- Exercise aim
Please rewrite the data, beginning at the line that has "s, community!" and stopping after the line that has "pretty stitches done", with "Thumbnails" replaced by "Previews" and everything else unchanged. Leave the pictures out of your answer.

##### Input data #####

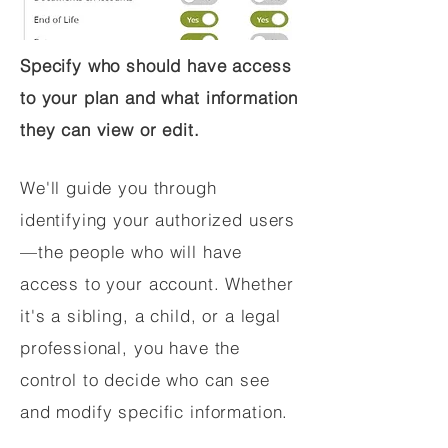
Specify who should have access
to your plan and what information
they can view or edit.
We'll guide you through
identifying your authorized users
—the people who will have
access to your account. Whether
it's a sibling, a child, or a legal
professional, you have the
control to decide who can see
and modify specific information.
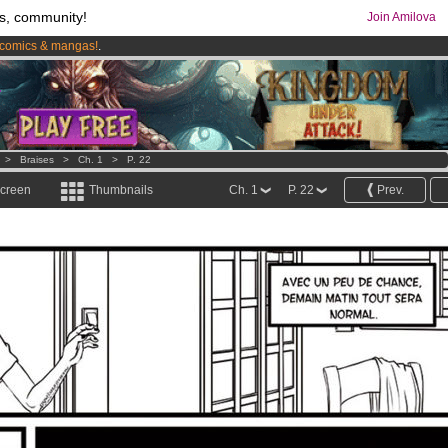
s, community!
Join Amilova
comics & mangas!
.
os
per month !
Get membership now
>
Braises
>
Ch. 1
>
P. 22
screen
Thumbnails
Ch. 1
P. 22
Prev.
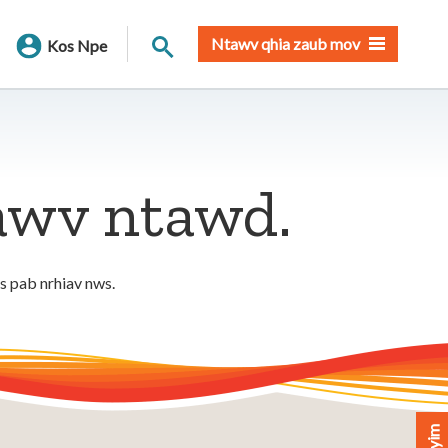
Nrhiav qhov chaw
Ntawv qhia zaub mov
Kos Npe
tawv ntawd.
os pab nrhiav nws.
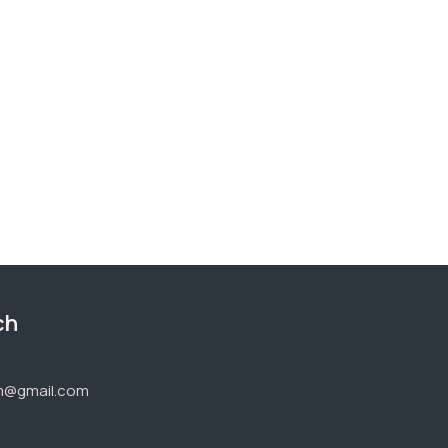
ch
1
om@gmail.com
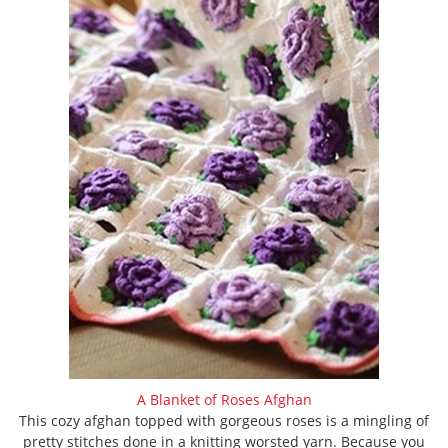
A Blanket of Roses Afghan
This cozy afghan topped with gorgeous roses is a mingling of
pretty stitches done in a knitting worsted yarn. Because you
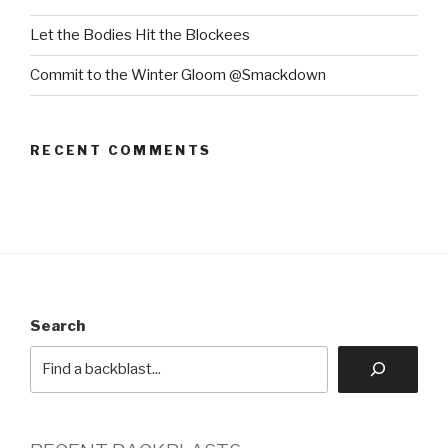
Let the Bodies Hit the Blockees
Commit to the Winter Gloom @Smackdown
RECENT COMMENTS
Search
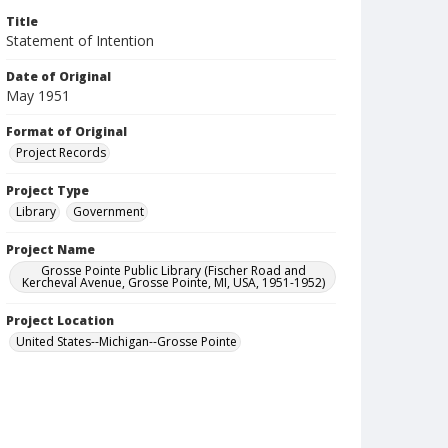
Title
Statement of Intention
Date of Original
May 1951
Format of Original
Project Records
Project Type
Library
Government
Project Name
Grosse Pointe Public Library (Fischer Road and
Kercheval Avenue, Grosse Pointe, MI, USA, 1951-1952)
Project Location
United States--Michigan--Grosse Pointe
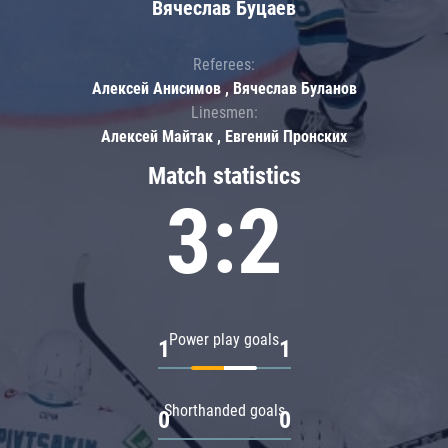
Вячеслав Буцаев
Referees:
Алексей Анисимов , Вячеслав Буланов
Linesmen:
Алексей Майтак , Евгений Пронских
Match statistics
3:2
Power play goals
1
1
Shorthanded goals
0
0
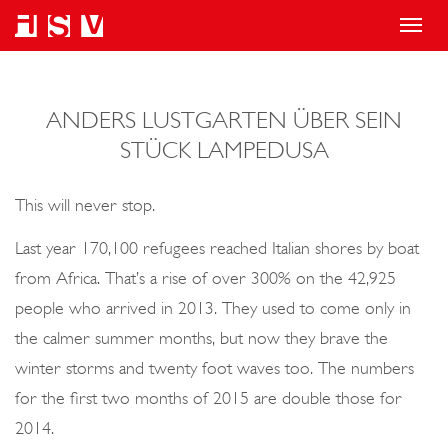
T
o
g
ANDERS LUSTGARTEN ÜBER SEIN
g
STÜCK LAMPEDUSA
l
e
This will never stop.
n
a
Last year 170,100 refugees reached Italian shores by boat
v
from Africa. That’s a rise of over 300% on the 42,925
i
people who arrived in 2013. They used to come only in
g
the calmer summer months, but now they brave the
a
winter storms and twenty foot waves too. The numbers
t
for the first two months of 2015 are double those for
i
2014.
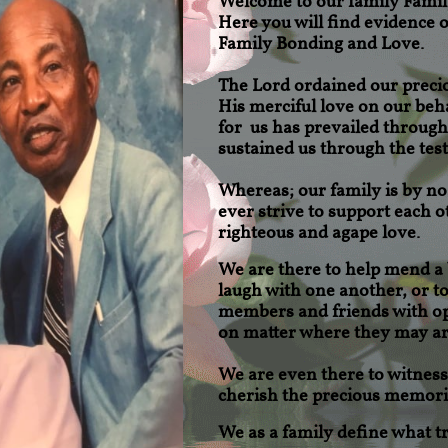
Welcome to our family
Famil
Here you will find evidence
Family Bonding and Love.
The Lord ordained our preci
His merciful love on our beh
for us has prevailed through
sustained us through the test
Whereas; our family is by n
ever strive to support each ot
righteous and agape love.
We are there to help mend
a
laugh with one another, or t
members and friends with op
on matter where they may ar
We are even there to witness 
cherish the precious memorie
We as a family define what tru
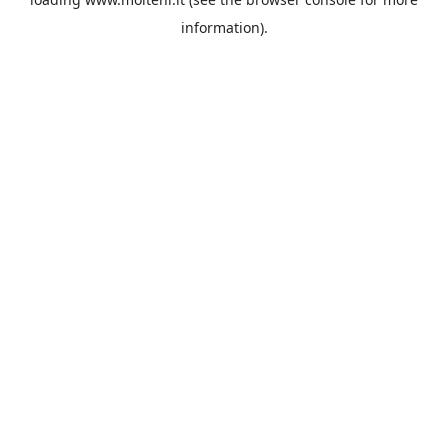
information).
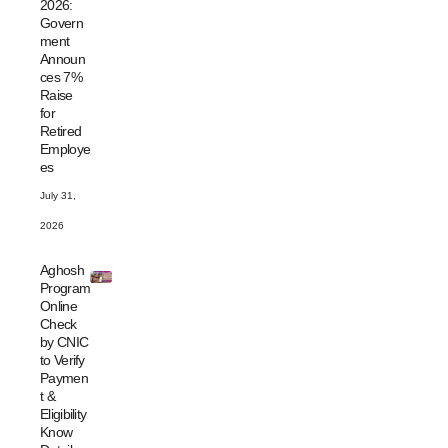
2026:
Govern
ment
Announ
ces 7%
Raise
for
Retired
Employe
es
July 31,
2026
Aghosh
Program
Online
Check
by CNIC
to Verify
Paymen
t &
Eligibility
Know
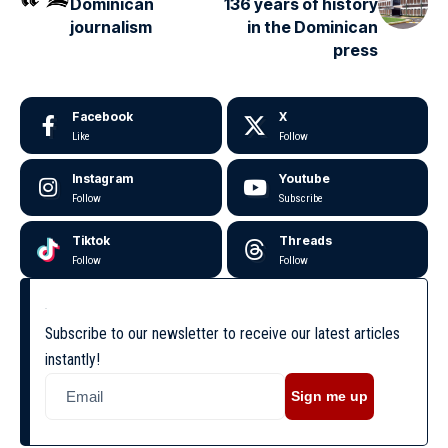
Dominican
136 years of history
journalism
in the Dominican
press
Facebook
X
Like
Follow
Instagram
Youtube
Follow
Subscribe
Tiktok
Threads
Follow
Follow
Subscribe to our newsletter to receive our latest articles
instantly!
Sign me up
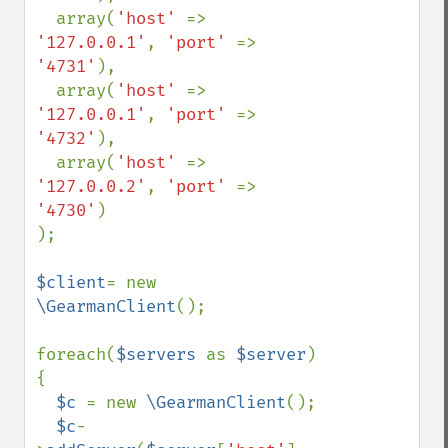
  array(
'host' 
=> 
'127.0.0.1'
, 
'port' 
=> 
'4731'
), 

  array(
'host' 
=> 
'127.0.0.1'
, 
'port' 
=> 
'4732'
), 

  array(
'host' 
=> 
'127.0.0.2'
, 
'port' 
=> 
'4730'
)

);

$client
= new 
\GearmanClient
();

foreach(
$servers 
as 
$server
) 
{

$c 
= new 
\GearmanClient
();

$c
-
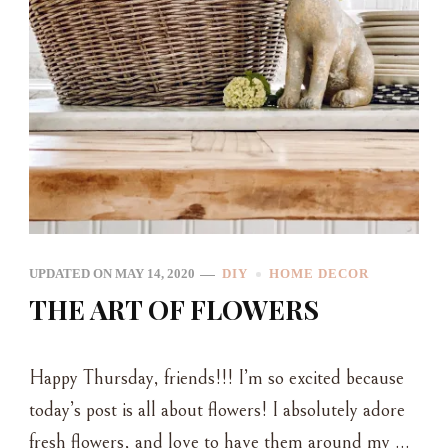
UPDATED ON
MAY 14, 2020
DIY
HOME DECOR
THE ART OF FLOWERS
Happy Thursday, friends!!! I’m so excited because
today’s post is all about flowers! I absolutely adore
fresh flowers, and love to have them around my …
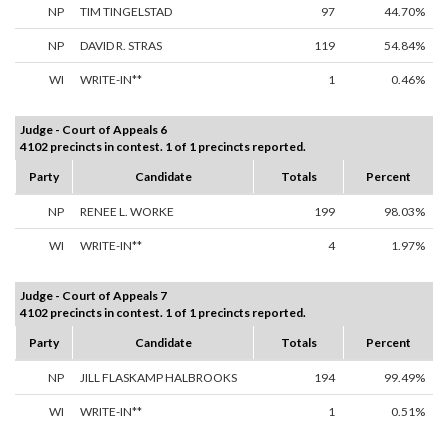
NP
TIM TINGELSTAD
97
44.70%
NP
DAVID R. STRAS
119
54.84%
WI
WRITE-IN**
1
0.46%
Judge - Court of Appeals 6
4102 precincts in contest. 1 of 1 precincts reported.
Party
Candidate
Totals
Percent
NP
RENEE L. WORKE
199
98.03%
WI
WRITE-IN**
4
1.97%
Judge - Court of Appeals 7
4102 precincts in contest. 1 of 1 precincts reported.
Party
Candidate
Totals
Percent
NP
JILL FLASKAMP HALBROOKS
194
99.49%
WI
WRITE-IN**
1
0.51%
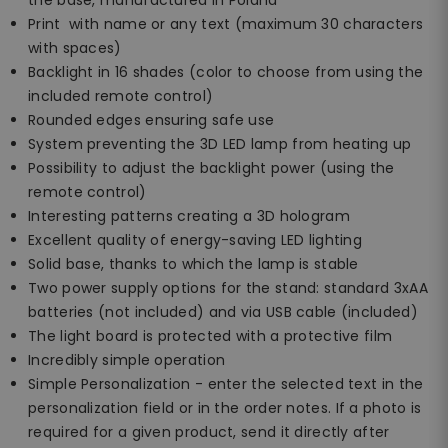
Print with name or any text (maximum 30 characters
with spaces)
Backlight in 16 shades (color to choose from using the
included remote control)
Rounded edges ensuring safe use
System preventing the 3D LED lamp from heating up
Possibility to adjust the backlight power (using the
remote control)
Interesting patterns creating a 3D hologram
Excellent quality of energy-saving LED lighting
Solid base, thanks to which the lamp is stable
Two power supply options for the stand: standard 3xAA
batteries (not included) and via USB cable (included)
The light board is protected with a protective film
Incredibly simple operation
Simple Personalization - enter the selected text in the
personalization field or in the order notes. If a photo is
required for a given product, send it directly after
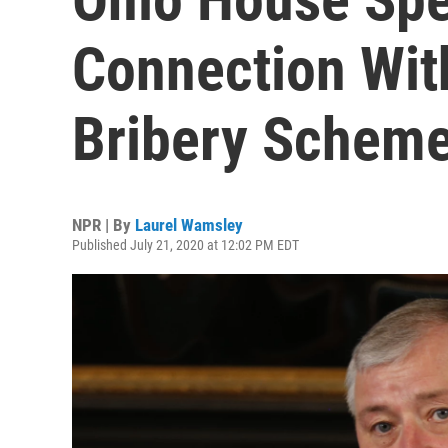
Connection Wit
Bribery Schem
NPR | By
Laurel Wamsley
Published July 21, 2020 at 12:02 PM EDT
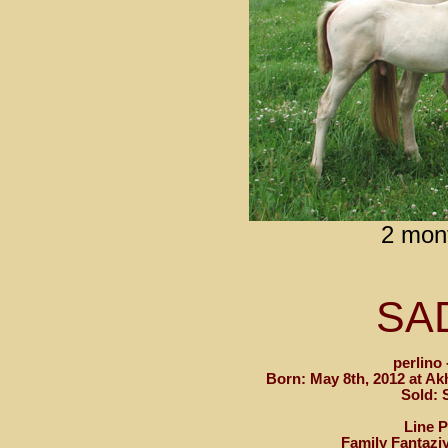
2 mon
SA
perlino 
Born: May 8th, 2012 at Ak
Sold:
Line 
Family Fantazi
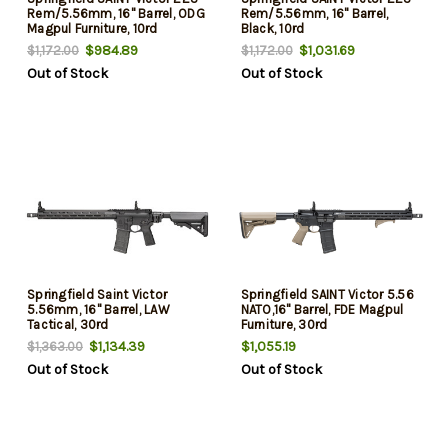
Rem/5.56mm, 16" Barrel, ODG
Rem/5.56mm, 16" Barrel,
Magpul Furniture, 10rd
Black, 10rd
$984.89
$1,031.69
$1,172.00
$1,172.00
Out of Stock
Out of Stock
Springfield Saint Victor
Springfield SAINT Victor 5.56
5.56mm, 16" Barrel, LAW
NATO,16" Barrel, FDE Magpul
Tactical, 30rd
Furniture, 30rd
$1,134.39
$1,055.19
$1,363.00
Out of Stock
Out of Stock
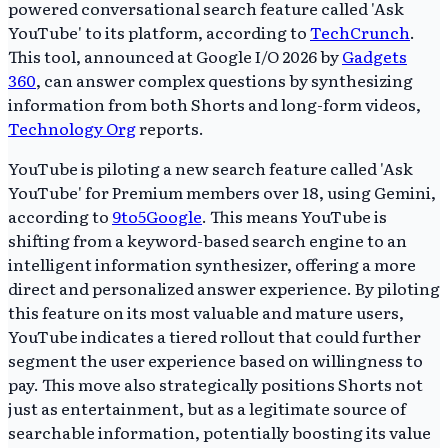
powered conversational search feature called 'Ask
YouTube' to its platform, according to
TechCrunch
.
This tool, announced at Google I/O 2026 by
Gadgets
360
, can answer complex questions by synthesizing
information from both Shorts and long-form videos,
Technology Org
reports.
YouTube is piloting a new search feature called 'Ask
YouTube' for Premium members over 18, using Gemini,
according to
9to5Google
. This means YouTube is
shifting from a keyword-based search engine to an
intelligent information synthesizer, offering a more
direct and personalized answer experience. By piloting
this feature on its most valuable and mature users,
YouTube indicates a tiered rollout that could further
segment the user experience based on willingness to
pay. This move also strategically positions Shorts not
just as entertainment, but as a legitimate source of
searchable information, potentially boosting its value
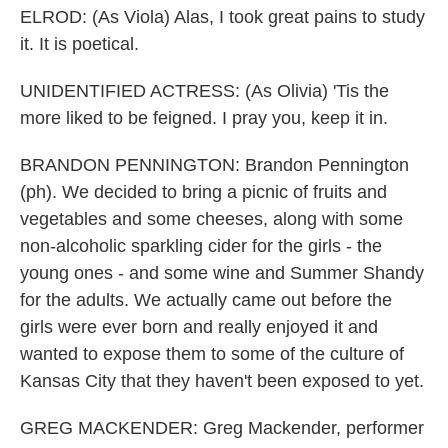
ELROD: (As Viola) Alas, I took great pains to study
it. It is poetical.
UNIDENTIFIED ACTRESS: (As Olivia) 'Tis the
more liked to be feigned. I pray you, keep it in.
BRANDON PENNINGTON: Brandon Pennington
(ph). We decided to bring a picnic of fruits and
vegetables and some cheeses, along with some
non-alcoholic sparkling cider for the girls - the
young ones - and some wine and Summer Shandy
for the adults. We actually came out before the
girls were ever born and really enjoyed it and
wanted to expose them to some of the culture of
Kansas City that they haven't been exposed to yet.
GREG MACKENDER: Greg Mackender, performer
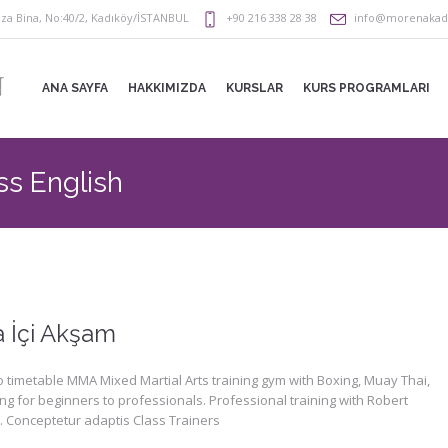
za Bina
,
No:40/2
,
Kadıköy/İSTANBUL
+90 216 338 28 38
info@morenaka
ANA SAYFA
HAKKIMIZDA
KURSLAR
KURS PROGRAMLARI
ss English
a İçi Akşam
 timetable MMA Mixed Martial Arts training gym with Boxing, Muay Thai,
ng for beginners to professionals. Professional training with Robert
 Conceptetur adaptis Class Trainers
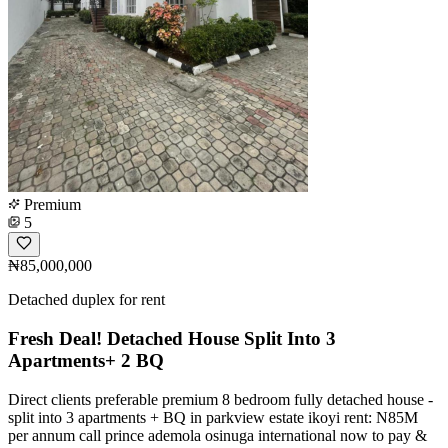
Premium
5
₦85,000,000
Detached duplex for rent
Fresh Deal! Detached House Split Into 3
Apartments+ 2 BQ
Direct clients preferable premium 8 bedroom fully detached house -
split into 3 apartments + BQ in parkview estate ikoyi rent: N85M
per annum call prince ademola osinuga international now to pay &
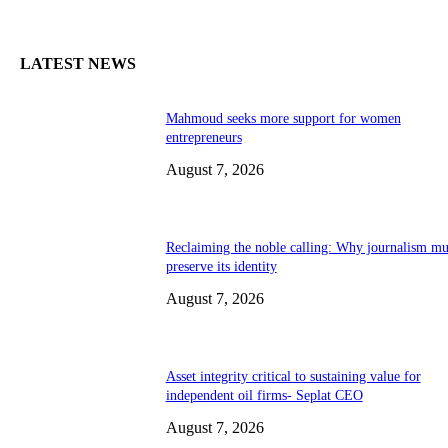
LATEST NEWS
Mahmoud seeks more support for women
entrepreneurs
August 7, 2026
Reclaiming the noble calling: Why journalism mu
preserve its identity
August 7, 2026
Asset integrity critical to sustaining value for
independent oil firms- Seplat CEO
August 7, 2026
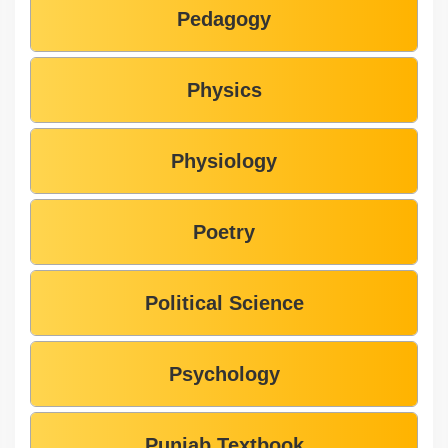
Pedagogy
Physics
Physiology
Poetry
Political Science
Psychology
Punjab Textbook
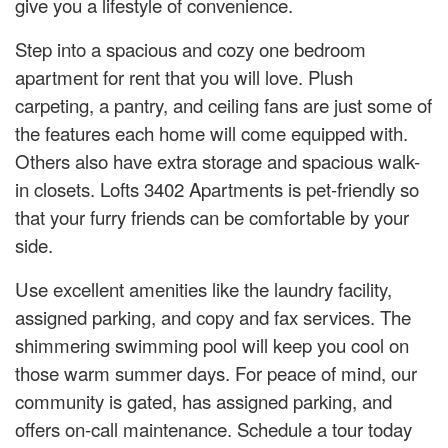
give you a lifestyle of convenience.
Step into a spacious and cozy one bedroom
apartment for rent that you will love. Plush
carpeting, a pantry, and ceiling fans are just some of
the features each home will come equipped with.
Others also have extra storage and spacious walk-
in closets. Lofts 3402 Apartments is pet-friendly so
that your furry friends can be comfortable by your
side.
Use excellent amenities like the laundry facility,
assigned parking, and copy and fax services. The
shimmering swimming pool will keep you cool on
those warm summer days. For peace of mind, our
community is gated, has assigned parking, and
offers on-call maintenance. Schedule a tour today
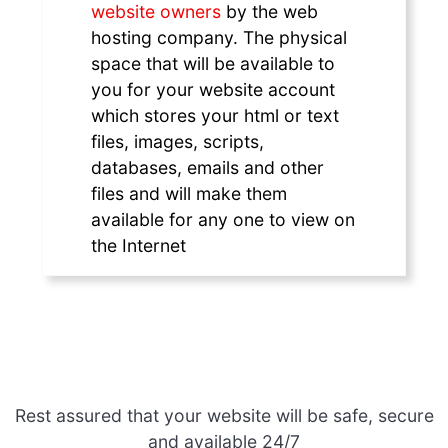
website owners
by the web
hosting company. The physical
space that will be available to
you for your website account
which stores your html or text
files, images, scripts,
databases, emails and other
files and will make them
available for any one to view on
the Internet
Rest assured that your website will be safe, secure
and available 24/7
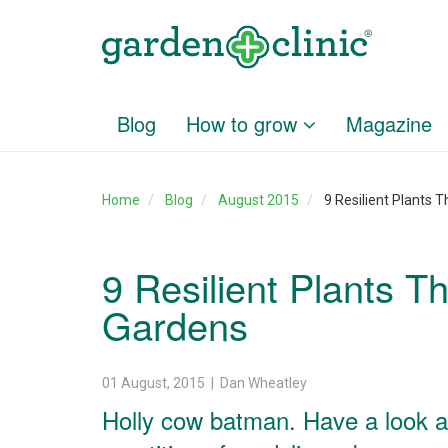
Blog
How to grow
Magazine
Home
Blog
August 2015
9 Resilient Plants
9 Resilient Plants 
Gardens
01 August, 2015 | Dan Wheatley
Holly cow batman. Have a look ar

#####

- Result
s, community!
Join Amilova
comics & mangas!
.
os
per month !
Get membership now
>
Braises
>
Ch. 1
>
P. 22
screen
Previews
Ch. 1
P. 22
Prev.
Nrhiav qhov chaw
Ntawv qhia zaub mov
Kos Npe
tawv ntawd.
os pab nrhiav nws.
ch
1
om@gmail.com
A Blanket of Roses Afghan
This cozy afghan topped with gorgeous roses is a mingling of
pretty stitches done in a knitting worsted yarn. Because you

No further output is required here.